*** Begin section ***
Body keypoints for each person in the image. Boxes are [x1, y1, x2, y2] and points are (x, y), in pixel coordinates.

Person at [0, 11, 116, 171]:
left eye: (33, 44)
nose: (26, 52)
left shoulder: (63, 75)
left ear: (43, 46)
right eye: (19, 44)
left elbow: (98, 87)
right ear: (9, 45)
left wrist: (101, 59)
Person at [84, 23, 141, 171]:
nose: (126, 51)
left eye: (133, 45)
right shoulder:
*** End section ***
*** Begin section ***
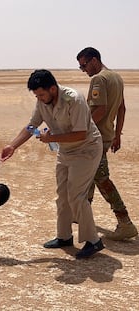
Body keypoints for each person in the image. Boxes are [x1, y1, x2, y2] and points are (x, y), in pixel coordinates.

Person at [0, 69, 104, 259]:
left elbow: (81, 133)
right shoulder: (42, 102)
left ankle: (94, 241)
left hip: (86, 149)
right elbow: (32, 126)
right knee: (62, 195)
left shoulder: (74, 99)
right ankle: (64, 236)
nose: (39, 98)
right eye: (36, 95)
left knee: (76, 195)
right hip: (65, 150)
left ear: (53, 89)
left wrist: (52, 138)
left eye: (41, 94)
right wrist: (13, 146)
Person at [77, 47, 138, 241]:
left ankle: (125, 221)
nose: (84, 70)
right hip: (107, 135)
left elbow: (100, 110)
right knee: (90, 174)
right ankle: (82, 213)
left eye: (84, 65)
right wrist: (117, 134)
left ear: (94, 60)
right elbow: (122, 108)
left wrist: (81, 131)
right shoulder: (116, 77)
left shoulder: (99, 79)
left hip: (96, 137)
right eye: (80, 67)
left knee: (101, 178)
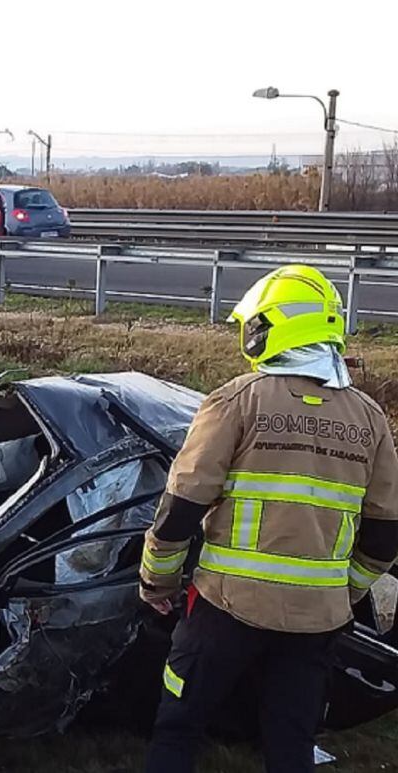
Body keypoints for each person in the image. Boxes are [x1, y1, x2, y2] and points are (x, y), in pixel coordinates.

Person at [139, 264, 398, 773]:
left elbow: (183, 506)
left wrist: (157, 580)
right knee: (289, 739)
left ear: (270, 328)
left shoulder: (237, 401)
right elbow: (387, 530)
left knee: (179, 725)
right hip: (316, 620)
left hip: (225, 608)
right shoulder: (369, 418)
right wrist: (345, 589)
*** End section ***
*** Begin section ***
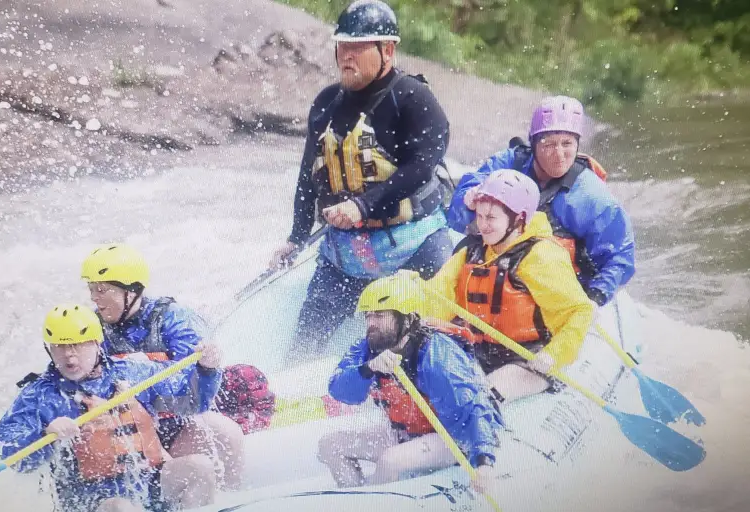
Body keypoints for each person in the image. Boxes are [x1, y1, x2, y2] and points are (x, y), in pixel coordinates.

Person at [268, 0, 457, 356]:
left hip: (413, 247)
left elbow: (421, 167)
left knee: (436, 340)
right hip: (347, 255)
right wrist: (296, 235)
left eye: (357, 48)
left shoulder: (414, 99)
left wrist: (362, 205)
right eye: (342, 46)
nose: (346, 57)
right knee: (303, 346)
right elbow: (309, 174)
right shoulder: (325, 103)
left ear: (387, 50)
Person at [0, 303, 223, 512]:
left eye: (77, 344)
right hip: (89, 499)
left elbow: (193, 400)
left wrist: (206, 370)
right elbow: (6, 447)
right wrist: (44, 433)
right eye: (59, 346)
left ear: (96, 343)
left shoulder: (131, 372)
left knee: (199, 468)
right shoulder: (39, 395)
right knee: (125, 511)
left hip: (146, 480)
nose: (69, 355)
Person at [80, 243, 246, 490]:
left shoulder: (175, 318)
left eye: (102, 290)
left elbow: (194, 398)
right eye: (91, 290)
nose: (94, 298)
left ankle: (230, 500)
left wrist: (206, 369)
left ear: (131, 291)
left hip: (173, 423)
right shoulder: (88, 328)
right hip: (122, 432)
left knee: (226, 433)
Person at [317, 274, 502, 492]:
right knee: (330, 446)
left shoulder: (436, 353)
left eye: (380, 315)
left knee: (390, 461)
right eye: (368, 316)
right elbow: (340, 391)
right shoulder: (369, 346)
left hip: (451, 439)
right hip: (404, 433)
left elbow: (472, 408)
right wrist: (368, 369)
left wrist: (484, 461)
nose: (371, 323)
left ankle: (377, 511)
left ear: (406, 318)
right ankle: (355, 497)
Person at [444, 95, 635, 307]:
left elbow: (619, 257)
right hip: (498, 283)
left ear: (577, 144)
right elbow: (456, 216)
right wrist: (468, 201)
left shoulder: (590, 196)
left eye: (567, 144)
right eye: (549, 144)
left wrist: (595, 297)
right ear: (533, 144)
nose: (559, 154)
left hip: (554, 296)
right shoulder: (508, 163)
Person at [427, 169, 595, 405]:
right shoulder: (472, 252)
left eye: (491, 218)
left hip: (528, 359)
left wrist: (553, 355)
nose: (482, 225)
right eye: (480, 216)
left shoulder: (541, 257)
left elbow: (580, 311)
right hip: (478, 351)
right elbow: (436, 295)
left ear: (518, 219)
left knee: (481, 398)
*** End section ***
State how many lines of the entries contain the word "ankle". Nothing besides the number belongs in the reply.

7